**Page excerpt**.
◇ ◇ ◇
Yes, we actually had a lot of debate internally about the best way to do this. It's a little bit of a risk, but I really do think it will create space for different styles of play.

There are a number of things like this in the game that are subtly working towards making the frontier of the outer planets really feel like a frontier. My hope is that we have enough of these that the most powerful alliances tend to cluster around the inner worlds, allowing smaller alliances to flourish in the outer parts of the system.

I'm confused about how you'll

I'm confused about how you'll work a global (system-wide?) market yet have regional warehouses. That would seem to prevent the trader playstyle, i.e. where I spend my time buying in systems where something is cheap, and selling it where it is expensive.

It's true, this doesn't allow

It's true, this doesn't allow for a "buy this cheaply in X location and sell this for more in Y location".

It basically allows for three major types of trading gameplay (that I can think of - I am betting other people will be able to come up with others):

  • Buying and holding for later sale. For example, buy X of commodity Y, then rig or anticipate a change in market conditions via orbital mandates and sell.
  • Transportation. Buy X of commodity Y, then transport it to where it is wanted. Most players will want to use what they buy asap, so this type of trader can buy those carbonates on Pluto and set up a regular shipping route to Mars where they're wanted so the buyer doesn't have to wait.
  • Buying for vertical sale. Almost everything requires multiple steps of production, and the most efficient way to do this involves multiple players. A trader who correctly identifies the bottleneck in production for those items in highest demand can corner/secure/contract/produce that bottleneck resource for resale.
◇ ◇ ◇
**What is needed**.
From the game discussion above, list every type of trading gameplay the system is said to allow.

**Given entries**.
◇ ◇ ◇
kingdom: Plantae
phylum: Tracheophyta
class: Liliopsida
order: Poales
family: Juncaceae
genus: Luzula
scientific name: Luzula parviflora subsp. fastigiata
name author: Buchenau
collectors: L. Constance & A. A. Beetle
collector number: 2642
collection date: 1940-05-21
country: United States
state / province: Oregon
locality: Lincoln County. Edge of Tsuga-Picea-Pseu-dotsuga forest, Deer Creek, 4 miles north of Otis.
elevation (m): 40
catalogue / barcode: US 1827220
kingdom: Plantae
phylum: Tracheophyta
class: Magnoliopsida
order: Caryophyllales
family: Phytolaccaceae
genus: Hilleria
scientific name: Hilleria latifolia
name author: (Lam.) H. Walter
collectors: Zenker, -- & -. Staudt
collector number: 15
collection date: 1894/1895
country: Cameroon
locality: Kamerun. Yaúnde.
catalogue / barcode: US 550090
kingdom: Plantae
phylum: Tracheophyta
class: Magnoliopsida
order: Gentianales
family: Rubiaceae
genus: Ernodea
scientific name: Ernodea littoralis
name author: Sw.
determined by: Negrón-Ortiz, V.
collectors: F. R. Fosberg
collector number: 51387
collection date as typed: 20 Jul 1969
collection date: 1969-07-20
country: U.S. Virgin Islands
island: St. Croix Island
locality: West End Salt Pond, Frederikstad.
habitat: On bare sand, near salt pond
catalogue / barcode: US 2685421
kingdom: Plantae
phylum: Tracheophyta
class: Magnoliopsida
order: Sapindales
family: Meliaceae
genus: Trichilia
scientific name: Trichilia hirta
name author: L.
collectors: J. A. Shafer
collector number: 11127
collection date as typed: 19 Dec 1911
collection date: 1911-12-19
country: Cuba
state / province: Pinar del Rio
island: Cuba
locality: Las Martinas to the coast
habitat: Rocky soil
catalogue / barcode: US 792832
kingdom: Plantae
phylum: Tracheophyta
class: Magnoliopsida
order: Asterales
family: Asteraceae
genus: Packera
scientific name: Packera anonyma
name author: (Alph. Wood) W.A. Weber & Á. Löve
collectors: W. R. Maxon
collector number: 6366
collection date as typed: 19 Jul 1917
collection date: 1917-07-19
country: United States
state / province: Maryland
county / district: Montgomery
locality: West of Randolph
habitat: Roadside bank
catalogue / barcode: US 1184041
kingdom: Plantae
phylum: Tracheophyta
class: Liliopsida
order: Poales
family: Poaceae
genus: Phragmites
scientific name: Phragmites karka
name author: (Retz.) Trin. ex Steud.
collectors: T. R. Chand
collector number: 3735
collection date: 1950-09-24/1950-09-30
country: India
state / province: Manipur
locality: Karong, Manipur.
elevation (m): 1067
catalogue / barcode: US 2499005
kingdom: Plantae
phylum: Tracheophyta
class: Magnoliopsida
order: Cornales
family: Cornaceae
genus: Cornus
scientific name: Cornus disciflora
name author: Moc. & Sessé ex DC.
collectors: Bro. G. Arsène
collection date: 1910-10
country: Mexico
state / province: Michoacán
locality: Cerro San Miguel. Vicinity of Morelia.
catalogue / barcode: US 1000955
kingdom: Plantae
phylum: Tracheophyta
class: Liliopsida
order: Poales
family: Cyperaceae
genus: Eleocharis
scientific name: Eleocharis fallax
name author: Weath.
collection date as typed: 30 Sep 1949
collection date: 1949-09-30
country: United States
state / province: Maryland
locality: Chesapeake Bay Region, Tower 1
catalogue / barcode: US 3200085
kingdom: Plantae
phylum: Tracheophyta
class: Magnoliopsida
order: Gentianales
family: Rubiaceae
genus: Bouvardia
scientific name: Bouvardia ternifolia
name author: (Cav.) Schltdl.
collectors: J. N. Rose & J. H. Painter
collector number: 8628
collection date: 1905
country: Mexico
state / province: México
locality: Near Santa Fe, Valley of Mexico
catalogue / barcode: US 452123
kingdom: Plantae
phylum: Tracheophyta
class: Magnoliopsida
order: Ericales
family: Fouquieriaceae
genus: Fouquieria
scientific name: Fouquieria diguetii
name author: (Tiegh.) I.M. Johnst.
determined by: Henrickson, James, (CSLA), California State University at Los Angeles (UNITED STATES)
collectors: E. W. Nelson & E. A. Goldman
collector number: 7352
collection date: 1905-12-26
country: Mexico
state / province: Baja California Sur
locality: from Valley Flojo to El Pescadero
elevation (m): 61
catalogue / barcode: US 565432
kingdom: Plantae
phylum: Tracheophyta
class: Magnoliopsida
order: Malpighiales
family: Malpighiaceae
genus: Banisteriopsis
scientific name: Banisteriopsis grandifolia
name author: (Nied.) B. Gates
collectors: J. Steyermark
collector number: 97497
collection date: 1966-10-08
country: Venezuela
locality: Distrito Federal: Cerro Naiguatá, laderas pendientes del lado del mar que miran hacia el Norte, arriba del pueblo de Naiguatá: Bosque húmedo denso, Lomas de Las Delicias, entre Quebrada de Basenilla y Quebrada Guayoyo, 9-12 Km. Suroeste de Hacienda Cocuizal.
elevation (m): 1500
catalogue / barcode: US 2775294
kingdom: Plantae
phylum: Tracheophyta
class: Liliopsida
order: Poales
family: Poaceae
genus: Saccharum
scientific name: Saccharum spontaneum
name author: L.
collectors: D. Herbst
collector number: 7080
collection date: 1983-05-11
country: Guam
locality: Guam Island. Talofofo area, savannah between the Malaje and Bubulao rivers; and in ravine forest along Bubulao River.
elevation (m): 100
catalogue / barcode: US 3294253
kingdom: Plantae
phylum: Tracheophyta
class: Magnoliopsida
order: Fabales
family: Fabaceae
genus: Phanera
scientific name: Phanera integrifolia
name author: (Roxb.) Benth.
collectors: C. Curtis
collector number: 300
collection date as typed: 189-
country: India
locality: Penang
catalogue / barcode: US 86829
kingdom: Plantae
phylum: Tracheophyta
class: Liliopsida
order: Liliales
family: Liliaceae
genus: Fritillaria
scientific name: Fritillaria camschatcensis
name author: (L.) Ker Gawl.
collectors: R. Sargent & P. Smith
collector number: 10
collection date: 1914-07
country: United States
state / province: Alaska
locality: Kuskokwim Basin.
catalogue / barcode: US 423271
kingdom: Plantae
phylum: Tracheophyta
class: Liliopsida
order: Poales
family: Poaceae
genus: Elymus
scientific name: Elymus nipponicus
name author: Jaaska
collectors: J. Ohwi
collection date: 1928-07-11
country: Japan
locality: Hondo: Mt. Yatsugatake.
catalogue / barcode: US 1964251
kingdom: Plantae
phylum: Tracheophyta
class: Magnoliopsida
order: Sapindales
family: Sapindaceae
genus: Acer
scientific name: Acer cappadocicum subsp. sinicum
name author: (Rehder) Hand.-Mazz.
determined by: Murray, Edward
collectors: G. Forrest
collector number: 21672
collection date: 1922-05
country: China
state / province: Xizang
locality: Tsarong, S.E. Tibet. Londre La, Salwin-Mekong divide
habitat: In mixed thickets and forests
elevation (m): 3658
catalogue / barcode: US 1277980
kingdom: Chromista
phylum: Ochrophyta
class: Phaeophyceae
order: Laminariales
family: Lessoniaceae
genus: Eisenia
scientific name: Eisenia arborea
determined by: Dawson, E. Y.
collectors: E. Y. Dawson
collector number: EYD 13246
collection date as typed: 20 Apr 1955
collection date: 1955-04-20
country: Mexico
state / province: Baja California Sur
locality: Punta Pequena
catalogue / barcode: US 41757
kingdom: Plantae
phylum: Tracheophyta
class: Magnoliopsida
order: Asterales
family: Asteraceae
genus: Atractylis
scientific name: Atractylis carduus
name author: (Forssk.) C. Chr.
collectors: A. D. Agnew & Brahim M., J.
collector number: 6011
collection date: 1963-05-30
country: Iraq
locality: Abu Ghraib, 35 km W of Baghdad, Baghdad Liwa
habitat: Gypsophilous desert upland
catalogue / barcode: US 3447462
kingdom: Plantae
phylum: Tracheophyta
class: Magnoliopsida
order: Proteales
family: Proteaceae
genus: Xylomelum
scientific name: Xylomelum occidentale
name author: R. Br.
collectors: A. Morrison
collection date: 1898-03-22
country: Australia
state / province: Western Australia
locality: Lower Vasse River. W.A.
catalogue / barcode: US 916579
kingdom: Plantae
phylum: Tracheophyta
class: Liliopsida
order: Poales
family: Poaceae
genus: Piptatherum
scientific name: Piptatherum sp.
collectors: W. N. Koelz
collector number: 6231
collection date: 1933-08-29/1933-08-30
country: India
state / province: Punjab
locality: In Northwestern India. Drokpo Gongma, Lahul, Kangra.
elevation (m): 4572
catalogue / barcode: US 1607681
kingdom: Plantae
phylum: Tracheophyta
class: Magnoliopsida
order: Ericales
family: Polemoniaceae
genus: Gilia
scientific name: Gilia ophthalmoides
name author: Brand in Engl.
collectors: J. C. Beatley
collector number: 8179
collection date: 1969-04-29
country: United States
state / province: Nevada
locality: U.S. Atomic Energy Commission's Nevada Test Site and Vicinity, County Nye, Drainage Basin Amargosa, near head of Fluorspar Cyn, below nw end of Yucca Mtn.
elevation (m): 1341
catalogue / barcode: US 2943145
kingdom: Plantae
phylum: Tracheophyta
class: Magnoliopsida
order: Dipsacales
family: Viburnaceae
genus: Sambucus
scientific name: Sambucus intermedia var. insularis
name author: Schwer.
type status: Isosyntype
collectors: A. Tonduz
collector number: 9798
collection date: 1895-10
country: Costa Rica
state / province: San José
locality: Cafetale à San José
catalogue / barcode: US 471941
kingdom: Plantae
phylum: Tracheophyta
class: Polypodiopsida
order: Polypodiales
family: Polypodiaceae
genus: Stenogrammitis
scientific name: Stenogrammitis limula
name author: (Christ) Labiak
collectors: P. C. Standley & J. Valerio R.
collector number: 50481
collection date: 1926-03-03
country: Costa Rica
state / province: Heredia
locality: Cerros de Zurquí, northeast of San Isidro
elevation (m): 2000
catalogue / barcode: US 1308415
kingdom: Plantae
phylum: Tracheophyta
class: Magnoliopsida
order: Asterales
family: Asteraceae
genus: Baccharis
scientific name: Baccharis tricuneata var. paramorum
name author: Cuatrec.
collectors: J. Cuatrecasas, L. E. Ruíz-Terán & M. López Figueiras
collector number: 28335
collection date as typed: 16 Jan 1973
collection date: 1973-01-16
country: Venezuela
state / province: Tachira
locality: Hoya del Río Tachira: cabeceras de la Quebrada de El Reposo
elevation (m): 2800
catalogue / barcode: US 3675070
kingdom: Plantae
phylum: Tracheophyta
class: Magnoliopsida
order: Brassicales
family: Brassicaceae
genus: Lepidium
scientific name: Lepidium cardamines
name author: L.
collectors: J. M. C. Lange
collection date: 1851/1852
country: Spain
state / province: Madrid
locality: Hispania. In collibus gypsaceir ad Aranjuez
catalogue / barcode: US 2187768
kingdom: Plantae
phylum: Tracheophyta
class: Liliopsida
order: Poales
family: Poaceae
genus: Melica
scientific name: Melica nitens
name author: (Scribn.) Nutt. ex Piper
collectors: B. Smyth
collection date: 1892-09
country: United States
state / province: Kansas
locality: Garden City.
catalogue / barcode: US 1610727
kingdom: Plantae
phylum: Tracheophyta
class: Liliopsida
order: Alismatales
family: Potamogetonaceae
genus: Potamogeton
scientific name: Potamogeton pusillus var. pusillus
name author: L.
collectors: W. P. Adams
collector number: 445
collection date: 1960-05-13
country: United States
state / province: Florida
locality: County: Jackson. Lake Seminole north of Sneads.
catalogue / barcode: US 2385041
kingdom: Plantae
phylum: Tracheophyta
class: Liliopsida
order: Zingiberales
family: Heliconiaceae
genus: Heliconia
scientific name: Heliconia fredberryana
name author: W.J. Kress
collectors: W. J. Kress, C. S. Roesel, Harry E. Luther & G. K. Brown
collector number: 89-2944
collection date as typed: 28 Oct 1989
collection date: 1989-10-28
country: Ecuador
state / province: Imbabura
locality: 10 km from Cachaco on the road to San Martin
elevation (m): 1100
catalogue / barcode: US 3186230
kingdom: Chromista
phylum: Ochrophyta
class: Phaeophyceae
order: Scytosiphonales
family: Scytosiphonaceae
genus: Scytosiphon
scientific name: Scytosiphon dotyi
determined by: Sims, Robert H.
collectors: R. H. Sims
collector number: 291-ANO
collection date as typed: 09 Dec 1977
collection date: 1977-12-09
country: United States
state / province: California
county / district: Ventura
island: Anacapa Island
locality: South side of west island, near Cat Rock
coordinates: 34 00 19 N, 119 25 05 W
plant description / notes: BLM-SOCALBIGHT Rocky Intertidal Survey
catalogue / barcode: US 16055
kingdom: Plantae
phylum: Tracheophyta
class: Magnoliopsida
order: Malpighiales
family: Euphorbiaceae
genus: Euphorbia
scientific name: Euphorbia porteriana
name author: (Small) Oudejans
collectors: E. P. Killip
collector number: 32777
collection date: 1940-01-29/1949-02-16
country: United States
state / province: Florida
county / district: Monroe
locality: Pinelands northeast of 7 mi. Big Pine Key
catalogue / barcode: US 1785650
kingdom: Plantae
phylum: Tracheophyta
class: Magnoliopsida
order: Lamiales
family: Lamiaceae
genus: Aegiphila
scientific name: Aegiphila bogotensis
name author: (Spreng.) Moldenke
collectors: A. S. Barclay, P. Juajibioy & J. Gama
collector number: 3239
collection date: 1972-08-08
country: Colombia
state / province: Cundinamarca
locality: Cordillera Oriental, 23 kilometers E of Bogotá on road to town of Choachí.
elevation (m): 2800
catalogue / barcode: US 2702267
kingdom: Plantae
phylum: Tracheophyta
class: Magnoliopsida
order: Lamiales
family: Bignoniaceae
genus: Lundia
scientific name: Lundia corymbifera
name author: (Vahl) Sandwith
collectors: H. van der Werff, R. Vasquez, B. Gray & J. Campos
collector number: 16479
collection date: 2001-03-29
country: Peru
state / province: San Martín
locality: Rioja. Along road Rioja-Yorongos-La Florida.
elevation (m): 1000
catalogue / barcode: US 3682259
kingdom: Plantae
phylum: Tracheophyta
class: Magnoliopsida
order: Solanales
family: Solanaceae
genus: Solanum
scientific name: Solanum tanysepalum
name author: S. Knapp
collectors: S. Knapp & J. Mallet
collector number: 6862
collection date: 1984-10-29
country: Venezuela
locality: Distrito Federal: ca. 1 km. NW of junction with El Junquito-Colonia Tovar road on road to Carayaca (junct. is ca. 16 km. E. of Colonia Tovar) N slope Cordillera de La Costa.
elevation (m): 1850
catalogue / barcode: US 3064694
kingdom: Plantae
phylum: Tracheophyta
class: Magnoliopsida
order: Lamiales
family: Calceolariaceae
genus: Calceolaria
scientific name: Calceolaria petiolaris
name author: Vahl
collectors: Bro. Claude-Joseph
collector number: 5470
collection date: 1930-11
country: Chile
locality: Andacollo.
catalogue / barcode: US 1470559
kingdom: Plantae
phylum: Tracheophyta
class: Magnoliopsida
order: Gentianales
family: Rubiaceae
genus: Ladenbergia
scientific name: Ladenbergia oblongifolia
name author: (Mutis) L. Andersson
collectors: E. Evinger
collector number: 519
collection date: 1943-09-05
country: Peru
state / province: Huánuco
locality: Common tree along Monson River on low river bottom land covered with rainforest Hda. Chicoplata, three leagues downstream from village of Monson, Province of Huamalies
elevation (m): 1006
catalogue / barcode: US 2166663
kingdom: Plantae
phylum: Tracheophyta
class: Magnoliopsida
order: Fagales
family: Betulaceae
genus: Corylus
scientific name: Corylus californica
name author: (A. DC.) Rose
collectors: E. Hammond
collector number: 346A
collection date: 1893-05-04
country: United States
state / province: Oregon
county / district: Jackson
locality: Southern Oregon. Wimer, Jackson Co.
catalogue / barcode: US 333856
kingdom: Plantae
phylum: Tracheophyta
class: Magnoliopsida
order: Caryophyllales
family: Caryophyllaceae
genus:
◇ ◇ ◇
**Result**.
- Buying and holding for later sale
- Transportation
- Buying for vertical sale